-- Start of PASSAGE TO READ --

Master at 5 ppm: off by 5 × 10⁻⁶ × 2,592,000 = 13.0 seconds Slave 1 at 5 ppm: off by 13.0 seconds (in the same direction, perhaps) Slave 2 at 5 ppm: off by 13.0 seconds But if one machine has a crystal with a different drift rate (say 20 ppm due to manufacturing variance), it could be off by 52 seconds — producing a 39-second disagreement between machines. Database timestamps would disagree, logs would be impossible to correlate, and any ordering based on timestamps would be wrong.


Solution 4

(a) Option B (slew at 50 ppm):

50 ppm = 50 × 10⁻⁶ = 0.00005 seconds per second = 0.05 ms per second

To correct 800 ms:

time = 800 ms / (0.05 ms/s) = 16,000 seconds = 4 hours, 26 minutes, 40 seconds

(b) During Option A (step backward by 800ms):

At 10:00:00.000 (server time), the server writes transaction T1 with timestamp 10:00:00.000. NTP steps the clock back to 09:59:59.200 (correct UTC time). The next transaction T2 gets timestamp 09:59:59.200. Now T2 appears to “happen before” T1, even though it came after. Any system that relies on timestamp monotonicity (write-ahead logs, replication slots, MVCC visibility) may fail or corrupt data because the “before” and “after” ordering is reversed.

(c) For a system with monotonically increasing transaction IDs, Option B (slew) is strongly preferred. The 4.5-hour convergence time is acceptable for most applications — it prevents any discontinuity in timestamps. Option A risks data corruption or system crashes. If the error were extremely large (say, hours), the database might require a maintenance window for a stepped correction, but for 800ms, slewing is safe.

-- End of PASSAGE TO READ --
-- Start of EXCERPTED DATA --

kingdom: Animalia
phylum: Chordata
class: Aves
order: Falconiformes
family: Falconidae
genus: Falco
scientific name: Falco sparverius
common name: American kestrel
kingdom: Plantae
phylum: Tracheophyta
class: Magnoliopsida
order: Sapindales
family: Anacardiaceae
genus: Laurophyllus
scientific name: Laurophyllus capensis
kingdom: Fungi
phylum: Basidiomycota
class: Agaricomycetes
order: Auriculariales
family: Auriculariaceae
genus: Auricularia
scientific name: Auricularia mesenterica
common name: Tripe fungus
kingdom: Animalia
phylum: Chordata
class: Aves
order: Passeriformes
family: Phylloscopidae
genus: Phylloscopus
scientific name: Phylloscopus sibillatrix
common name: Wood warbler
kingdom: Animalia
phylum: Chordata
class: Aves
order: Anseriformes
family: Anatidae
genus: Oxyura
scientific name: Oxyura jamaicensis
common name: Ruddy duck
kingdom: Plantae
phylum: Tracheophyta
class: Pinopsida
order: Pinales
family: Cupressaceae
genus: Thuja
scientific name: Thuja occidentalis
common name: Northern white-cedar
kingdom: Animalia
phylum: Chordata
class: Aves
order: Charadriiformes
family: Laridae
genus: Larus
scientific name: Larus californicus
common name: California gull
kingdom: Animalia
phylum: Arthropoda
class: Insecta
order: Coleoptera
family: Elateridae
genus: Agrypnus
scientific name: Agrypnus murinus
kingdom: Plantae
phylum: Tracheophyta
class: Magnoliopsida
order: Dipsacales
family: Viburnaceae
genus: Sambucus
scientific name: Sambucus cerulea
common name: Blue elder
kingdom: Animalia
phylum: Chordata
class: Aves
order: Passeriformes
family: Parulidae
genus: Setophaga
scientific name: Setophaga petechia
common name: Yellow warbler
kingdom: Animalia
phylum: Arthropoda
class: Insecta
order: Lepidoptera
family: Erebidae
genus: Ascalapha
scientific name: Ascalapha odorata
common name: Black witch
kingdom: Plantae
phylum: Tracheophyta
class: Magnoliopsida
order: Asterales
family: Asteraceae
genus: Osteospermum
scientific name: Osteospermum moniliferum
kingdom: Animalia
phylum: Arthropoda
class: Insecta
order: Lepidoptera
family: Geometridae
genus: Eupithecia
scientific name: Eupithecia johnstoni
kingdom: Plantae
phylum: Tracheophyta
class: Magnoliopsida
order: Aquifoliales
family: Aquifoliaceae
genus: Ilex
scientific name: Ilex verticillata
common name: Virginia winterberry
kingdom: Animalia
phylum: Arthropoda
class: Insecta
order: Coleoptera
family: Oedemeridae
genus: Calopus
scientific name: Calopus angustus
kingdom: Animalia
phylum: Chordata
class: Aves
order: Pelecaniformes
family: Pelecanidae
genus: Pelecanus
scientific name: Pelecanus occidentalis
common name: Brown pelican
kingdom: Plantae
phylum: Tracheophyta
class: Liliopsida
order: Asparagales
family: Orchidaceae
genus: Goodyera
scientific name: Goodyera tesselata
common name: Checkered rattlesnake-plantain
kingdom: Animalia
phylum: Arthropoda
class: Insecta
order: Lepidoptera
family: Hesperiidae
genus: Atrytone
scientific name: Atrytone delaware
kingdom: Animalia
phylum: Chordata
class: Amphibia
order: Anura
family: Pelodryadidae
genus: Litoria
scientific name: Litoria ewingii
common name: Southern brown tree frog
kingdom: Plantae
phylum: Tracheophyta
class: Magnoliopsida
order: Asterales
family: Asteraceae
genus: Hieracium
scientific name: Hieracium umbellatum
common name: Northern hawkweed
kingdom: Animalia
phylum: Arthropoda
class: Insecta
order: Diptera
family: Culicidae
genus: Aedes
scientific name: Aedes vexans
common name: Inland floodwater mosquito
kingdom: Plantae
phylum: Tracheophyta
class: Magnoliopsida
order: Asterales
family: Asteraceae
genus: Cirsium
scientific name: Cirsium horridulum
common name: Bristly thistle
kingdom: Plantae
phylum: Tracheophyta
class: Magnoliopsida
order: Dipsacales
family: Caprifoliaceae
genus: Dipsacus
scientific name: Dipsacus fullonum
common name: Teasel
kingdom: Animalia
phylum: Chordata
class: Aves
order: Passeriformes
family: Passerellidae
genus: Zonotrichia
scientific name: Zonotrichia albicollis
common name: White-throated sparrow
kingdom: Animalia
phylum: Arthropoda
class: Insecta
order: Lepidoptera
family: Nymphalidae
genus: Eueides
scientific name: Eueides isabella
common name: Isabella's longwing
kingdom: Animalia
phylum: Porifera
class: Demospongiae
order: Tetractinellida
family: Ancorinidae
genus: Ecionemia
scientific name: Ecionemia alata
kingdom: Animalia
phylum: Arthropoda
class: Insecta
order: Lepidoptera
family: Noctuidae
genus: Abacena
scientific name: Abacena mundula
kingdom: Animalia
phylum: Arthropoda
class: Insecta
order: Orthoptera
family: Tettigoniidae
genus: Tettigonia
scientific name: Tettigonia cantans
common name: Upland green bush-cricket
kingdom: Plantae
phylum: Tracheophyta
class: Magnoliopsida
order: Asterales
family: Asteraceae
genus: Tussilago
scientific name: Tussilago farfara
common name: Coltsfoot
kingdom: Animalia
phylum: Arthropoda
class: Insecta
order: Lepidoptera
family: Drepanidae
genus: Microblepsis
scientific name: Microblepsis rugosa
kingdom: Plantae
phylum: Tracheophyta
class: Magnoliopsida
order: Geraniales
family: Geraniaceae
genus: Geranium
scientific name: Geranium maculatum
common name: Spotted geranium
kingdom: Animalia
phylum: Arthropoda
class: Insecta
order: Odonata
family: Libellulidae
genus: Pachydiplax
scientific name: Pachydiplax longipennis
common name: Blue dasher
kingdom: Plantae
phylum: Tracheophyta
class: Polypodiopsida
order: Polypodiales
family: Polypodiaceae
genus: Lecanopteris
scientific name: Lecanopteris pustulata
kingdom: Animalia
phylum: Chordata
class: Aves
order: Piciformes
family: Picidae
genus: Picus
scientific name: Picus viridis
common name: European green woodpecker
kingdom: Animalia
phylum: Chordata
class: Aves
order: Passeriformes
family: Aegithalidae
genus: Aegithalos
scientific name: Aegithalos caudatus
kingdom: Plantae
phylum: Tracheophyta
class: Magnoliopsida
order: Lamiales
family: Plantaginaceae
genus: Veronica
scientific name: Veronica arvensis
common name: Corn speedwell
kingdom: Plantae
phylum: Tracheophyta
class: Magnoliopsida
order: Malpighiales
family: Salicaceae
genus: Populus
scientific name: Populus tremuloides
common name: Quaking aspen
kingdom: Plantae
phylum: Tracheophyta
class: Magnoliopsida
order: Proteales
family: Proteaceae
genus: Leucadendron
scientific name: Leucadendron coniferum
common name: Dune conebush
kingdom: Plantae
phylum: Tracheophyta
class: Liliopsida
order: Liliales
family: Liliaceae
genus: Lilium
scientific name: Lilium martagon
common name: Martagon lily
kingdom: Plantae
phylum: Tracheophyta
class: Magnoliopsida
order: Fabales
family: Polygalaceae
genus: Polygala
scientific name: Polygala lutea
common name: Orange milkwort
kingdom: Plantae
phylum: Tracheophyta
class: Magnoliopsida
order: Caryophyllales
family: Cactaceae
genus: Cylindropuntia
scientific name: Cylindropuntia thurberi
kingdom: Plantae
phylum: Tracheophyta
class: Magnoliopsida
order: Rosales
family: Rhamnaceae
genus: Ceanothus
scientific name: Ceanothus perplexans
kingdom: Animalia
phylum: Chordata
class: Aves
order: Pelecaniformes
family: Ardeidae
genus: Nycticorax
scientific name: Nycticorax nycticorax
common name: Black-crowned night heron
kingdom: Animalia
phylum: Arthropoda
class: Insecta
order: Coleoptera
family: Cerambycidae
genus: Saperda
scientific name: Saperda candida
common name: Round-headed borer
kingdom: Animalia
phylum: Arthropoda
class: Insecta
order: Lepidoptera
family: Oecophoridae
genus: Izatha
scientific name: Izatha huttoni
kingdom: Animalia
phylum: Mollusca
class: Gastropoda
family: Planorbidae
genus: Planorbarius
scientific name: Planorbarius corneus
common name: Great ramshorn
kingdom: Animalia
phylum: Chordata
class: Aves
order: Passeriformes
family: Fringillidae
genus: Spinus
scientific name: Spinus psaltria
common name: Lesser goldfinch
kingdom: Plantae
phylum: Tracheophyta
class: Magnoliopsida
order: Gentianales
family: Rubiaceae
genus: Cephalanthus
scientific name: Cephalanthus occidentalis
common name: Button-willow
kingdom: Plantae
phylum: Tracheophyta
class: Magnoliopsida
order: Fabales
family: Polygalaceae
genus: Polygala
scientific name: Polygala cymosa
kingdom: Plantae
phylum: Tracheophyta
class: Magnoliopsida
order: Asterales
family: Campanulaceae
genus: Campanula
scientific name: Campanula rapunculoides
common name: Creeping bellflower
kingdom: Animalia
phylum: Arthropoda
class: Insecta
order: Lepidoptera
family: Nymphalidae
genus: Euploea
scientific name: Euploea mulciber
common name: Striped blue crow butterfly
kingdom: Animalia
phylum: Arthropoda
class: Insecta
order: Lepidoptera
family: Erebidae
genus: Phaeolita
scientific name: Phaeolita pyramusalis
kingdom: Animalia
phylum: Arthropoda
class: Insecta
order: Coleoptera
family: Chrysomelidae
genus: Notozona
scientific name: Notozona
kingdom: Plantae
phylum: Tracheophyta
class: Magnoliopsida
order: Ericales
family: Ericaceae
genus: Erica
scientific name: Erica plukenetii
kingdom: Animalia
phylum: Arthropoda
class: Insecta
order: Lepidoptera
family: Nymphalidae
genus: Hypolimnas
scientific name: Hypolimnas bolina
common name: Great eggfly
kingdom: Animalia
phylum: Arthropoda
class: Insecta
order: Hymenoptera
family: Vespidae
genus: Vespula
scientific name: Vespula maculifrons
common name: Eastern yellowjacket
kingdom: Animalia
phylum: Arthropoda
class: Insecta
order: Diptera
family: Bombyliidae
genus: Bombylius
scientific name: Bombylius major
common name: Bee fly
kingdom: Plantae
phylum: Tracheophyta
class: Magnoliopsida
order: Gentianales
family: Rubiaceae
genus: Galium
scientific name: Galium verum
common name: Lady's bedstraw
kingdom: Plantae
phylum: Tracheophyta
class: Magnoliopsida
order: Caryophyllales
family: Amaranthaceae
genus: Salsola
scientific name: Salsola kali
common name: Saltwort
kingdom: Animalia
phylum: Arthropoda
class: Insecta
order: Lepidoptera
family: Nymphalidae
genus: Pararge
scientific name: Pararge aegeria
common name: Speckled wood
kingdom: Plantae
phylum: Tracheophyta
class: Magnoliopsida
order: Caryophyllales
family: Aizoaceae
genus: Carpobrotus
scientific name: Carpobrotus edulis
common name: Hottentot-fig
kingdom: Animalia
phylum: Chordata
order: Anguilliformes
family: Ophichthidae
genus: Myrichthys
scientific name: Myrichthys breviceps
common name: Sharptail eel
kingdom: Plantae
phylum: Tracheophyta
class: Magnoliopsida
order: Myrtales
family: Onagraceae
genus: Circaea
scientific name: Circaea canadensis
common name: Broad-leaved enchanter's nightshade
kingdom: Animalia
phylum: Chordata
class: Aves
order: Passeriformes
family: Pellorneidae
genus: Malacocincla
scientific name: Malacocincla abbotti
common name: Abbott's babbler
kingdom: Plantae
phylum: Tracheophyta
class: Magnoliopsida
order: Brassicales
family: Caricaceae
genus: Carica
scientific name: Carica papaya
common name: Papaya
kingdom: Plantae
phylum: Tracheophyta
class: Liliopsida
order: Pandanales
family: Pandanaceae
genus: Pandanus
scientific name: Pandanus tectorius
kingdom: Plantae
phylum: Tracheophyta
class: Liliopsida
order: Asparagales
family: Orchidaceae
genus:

-- End of EXCERPTED DATA --

> _CHALLENGE_:
Quote the passage on clock drift above, beginning at the words "At 10:00:00.000 (server" and stopping after "slewing is safe.".

> _SOLUTION TO THIS TASK_:
At 10:00:00.000 (server time), the server writes transaction T1 with timestamp 10:00:00.000. NTP steps the clock back to 09:59:59.200 (correct UTC time). The next transaction T2 gets timestamp 09:59:59.200. Now T2 appears to “happen before” T1, even though it came after. Any system that relies on timestamp monotonicity (write-ahead logs, replication slots, MVCC visibility) may fail or corrupt data because the “before” and “after” ordering is reversed.

(c) For a system with monotonically increasing transaction IDs, Option B (slew) is strongly preferred. The 4.5-hour convergence time is acceptable for most applications — it prevents any discontinuity in timestamps. Option A risks data corruption or system crashes. If the error were extremely large (say, hours), the database might require a maintenance window for a stepped correction, but for 800ms, slewing is safe.